> [Work task]:
Take the lines from the line containing "Fig. 1 Phylogenetic" through the end of the entries and output them exactly, with no pictures and nothing more.

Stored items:
- Opening Delimiter -

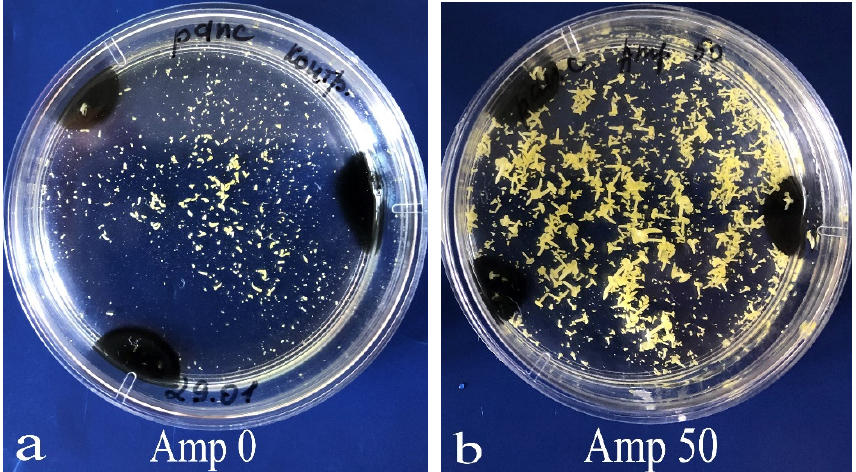
Figure 3. Petri dishes with embryos B. napus on 21 days in a medium ( a ) without antibiotics (embryo development was delayed, perhaps because of bacteria contaminations) and ( b ) with ampicillin (Amp) at a concentration of 50 mg/L.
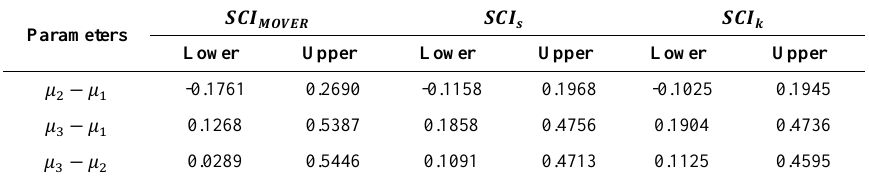
Table 4. The 95% SCIs for the difference between means of normal distributions with known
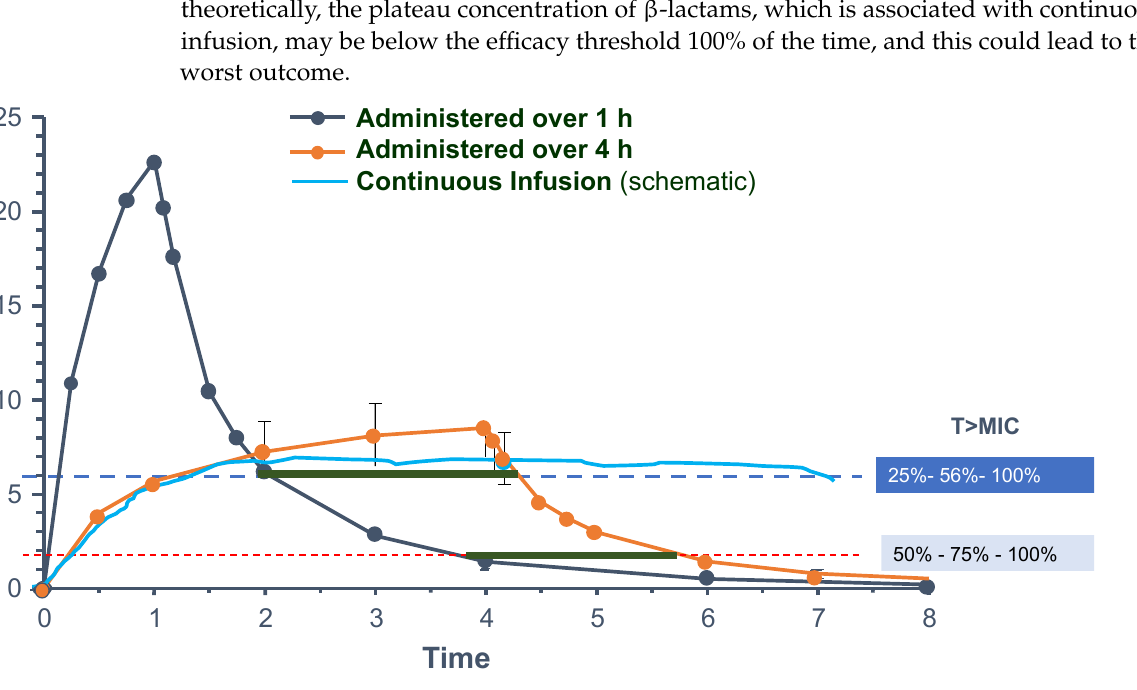
Figure 2. Concentration–time curves of β -lactams according to administration times of 1 or 4 h and a schematic representation of continuous infusion. Conventional 1 h bolus dosing achieved high peak concentrations, while prolonged or continuous infusions had more stable, albeit lower, concentrations. However, these also had increased time above the minimal inhibitory concentration and faster killing kinetics. This could be especially important when bacteria are less sensitive to the antibiotic (adapted from [57]).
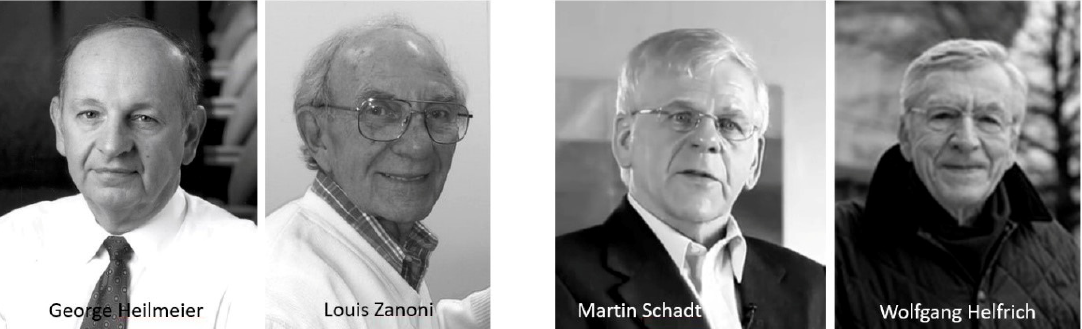
Figure 6. The pioneers of the invention of liquid crystal displays: Heilmeier and Zanoni (dynamic scattering display), as well as Schadt and Helfrich (twisted nematic display).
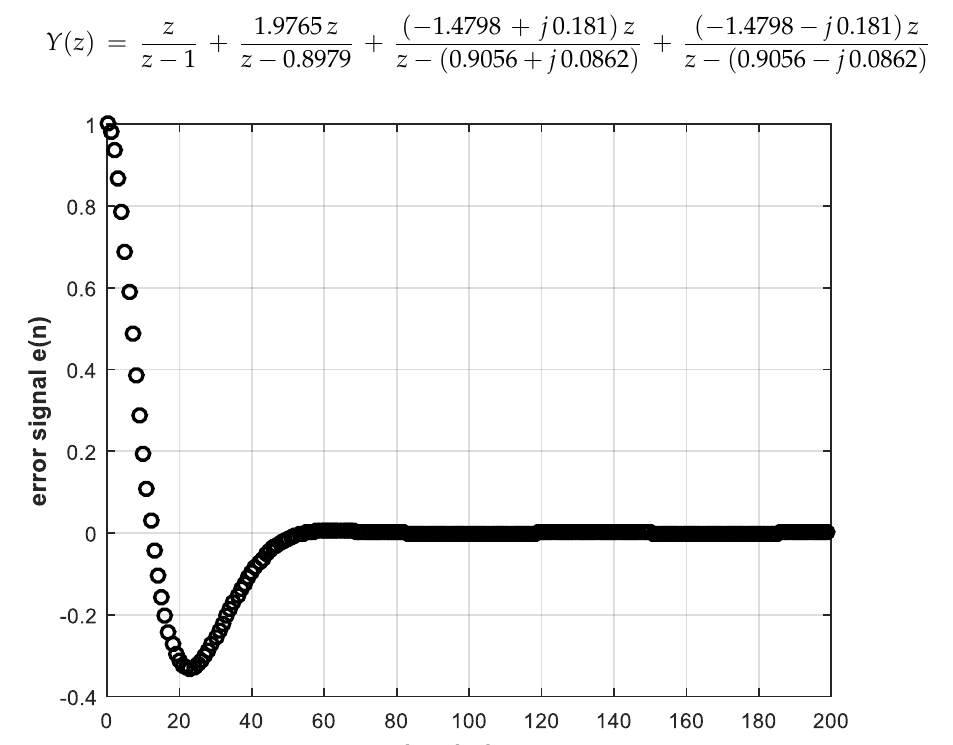
Figure 4. The control signal output from the digital controller.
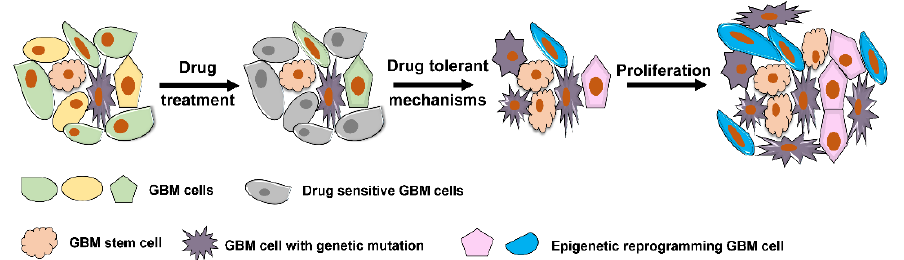
Figure 2. Representative mechanism underlying drug resistance in GBM. GBM cells that carry resistance-conferring mutation(s) in a heterogeneous cancer population and GBM stem cells that are intrinsically resistant to drug treatment survive drug exposure and outgrow to determine the further cancer population. A group of GBM cells evolved through epigenetic reprogramming become drug-tolerant cells and further confer resistance to drug therapy.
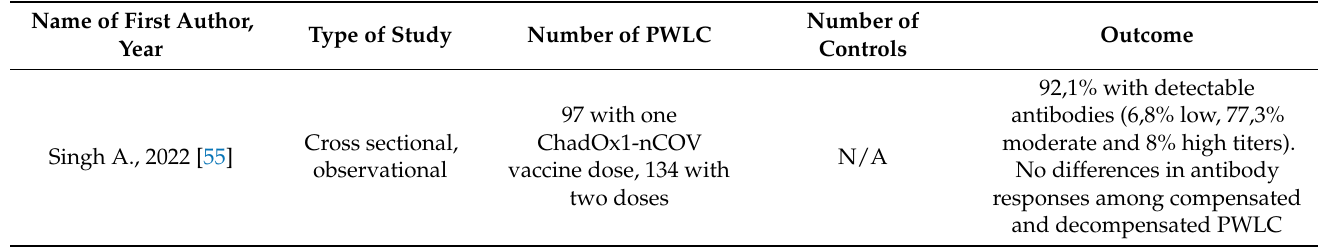
Table 2. Most important studies concerning viral-vector anti-SARS-CoV-2 vaccines in patients with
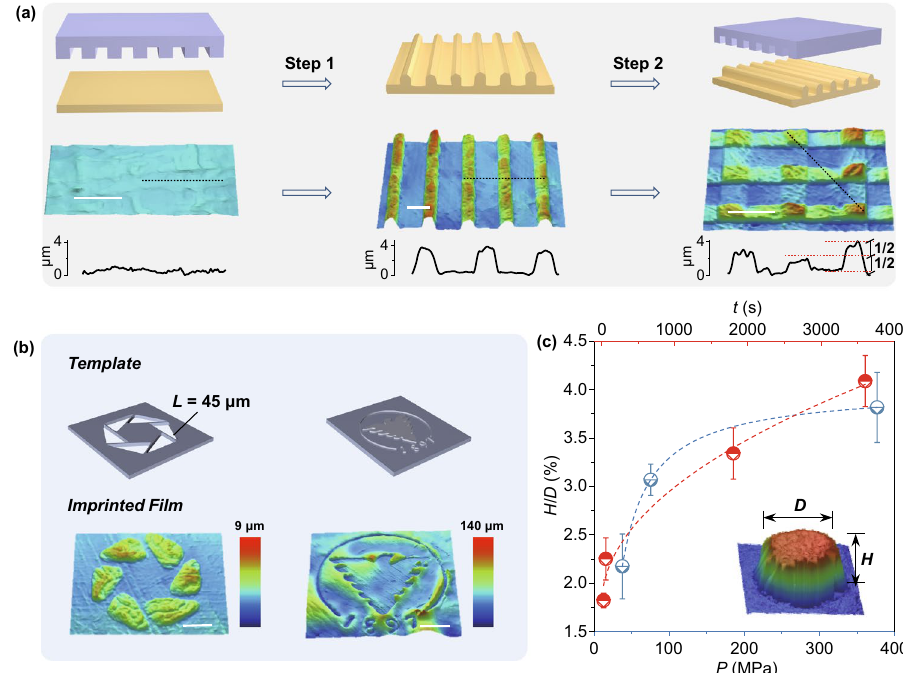
Fig. 5 a Representation of multi-imprinting process from flat to micro-pattern stages. Scale bar, 50 μm. b Surface patterns on Pi-GOSs through micro imprinting: simple hexagon formed by triangles (left), embossment of the ZJU logo (right). Scale bars, 50 μm (left), 2 mm (right). c The curve of height-diameter ratio versus pressure and time. Dashed lines correspond to the fitting results and points represent experiment results (error bars are based on the standard error of the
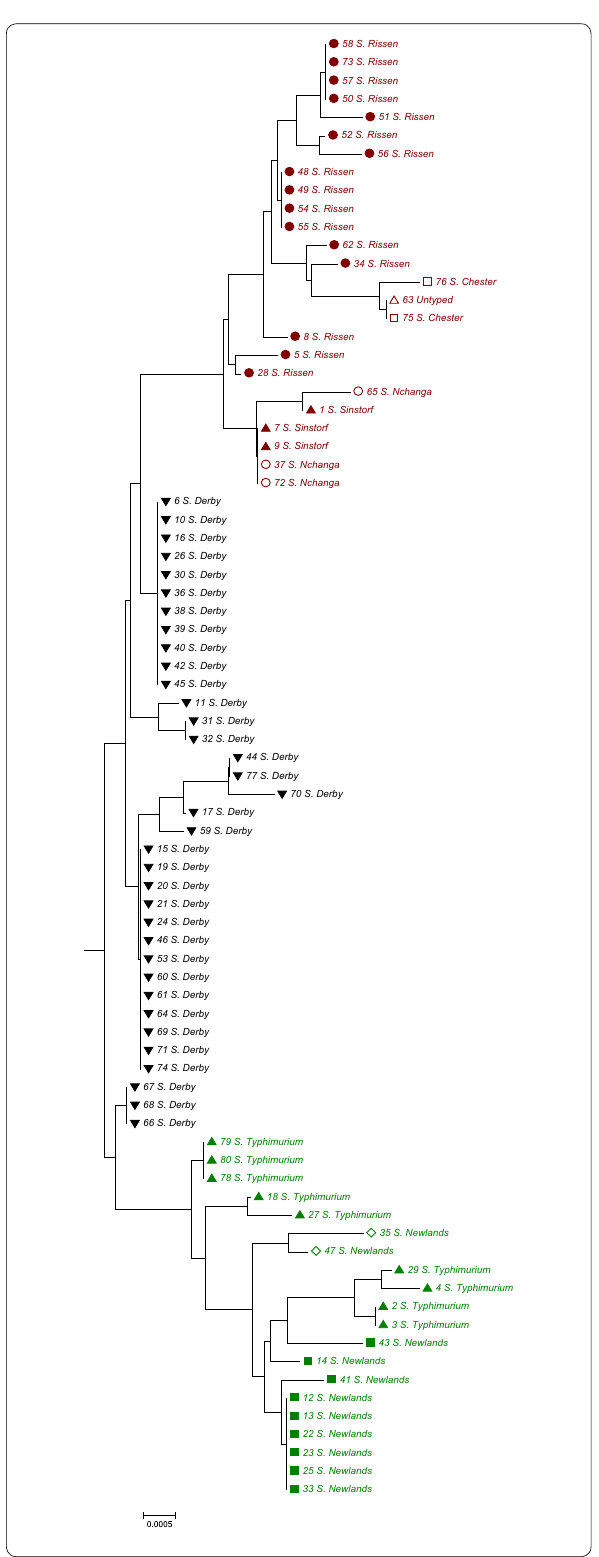
Fig. 1 Phylogenetic tree of 80 Salmonella isolates based on 16S rRNA analysis. 16S rRNA gene sequences (1466 bp) were amplified by PCR and the nucleotide sequences determined. This is a neighbour-joining tree based on 80 Salmonella 16S rRNA sequences. The scale bar indicates one base substitution per 10,000 nt position. The number shown next to each node indicates the bootstrap value (1000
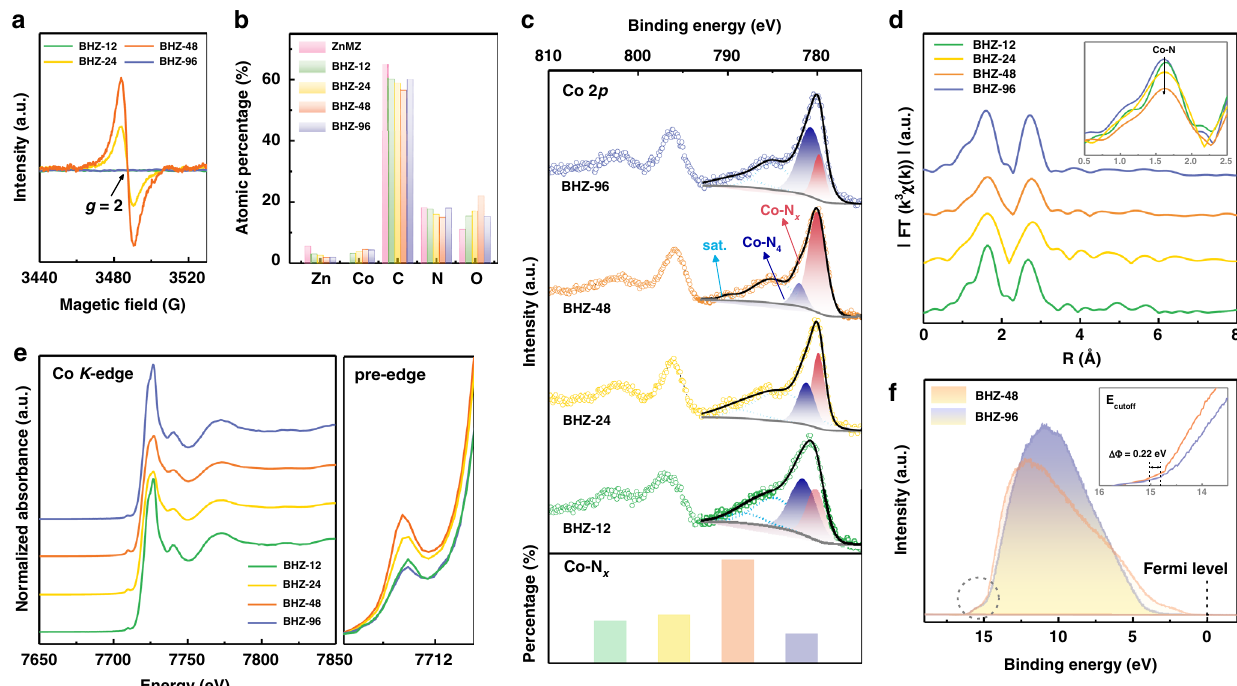
Fig. 2 Chemical composition, electronic state, and coordination environment. a Electron-paramagnetic resonance spectra, b XPS derived element contents, c high-resolution Co 2 p XPS spectra, d R-space Co K -edge EXAFS spectra, and e Co K -edge XANES spectra as well as the ampli fi ed pre-edges of samples in the BHZ series. f UPS spectra of BHZ-48 and BHZ-96 collected using an He I (21.2 eV) radiation. Inset: enlarged view of the secondary electron tail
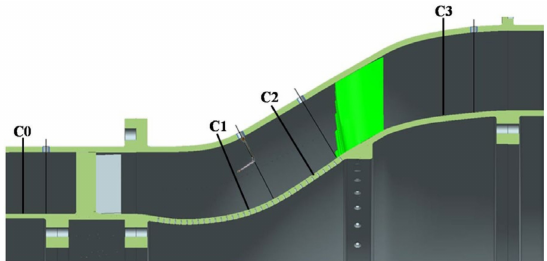
Figure 5. Sketch and grid of the AITD.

- Closing Delimiter -

> [Answer area]:
Fig. 1 Phylogenetic tree of 80 Salmonella isolates based on 16S rRNA analysis. 16S rRNA gene sequences (1466 bp) were amplified by PCR and the nucleotide sequences determined. This is a neighbour-joining tree based on 80 Salmonella 16S rRNA sequences. The scale bar indicates one base substitution per 10,000 nt position. The number shown next to each node indicates the bootstrap value (1000
Fig. 2 Chemical composition, electronic state, and coordination environment. a Electron-paramagnetic resonance spectra, b XPS derived element contents, c high-resolution Co 2 p XPS spectra, d R-space Co K -edge EXAFS spectra, and e Co K -edge XANES spectra as well as the ampli fi ed pre-edges of samples in the BHZ series. f UPS spectra of BHZ-48 and BHZ-96 collected using an He I (21.2 eV) radiation. Inset: enlarged view of the secondary electron tail
Figure 5. Sketch and grid of the AITD.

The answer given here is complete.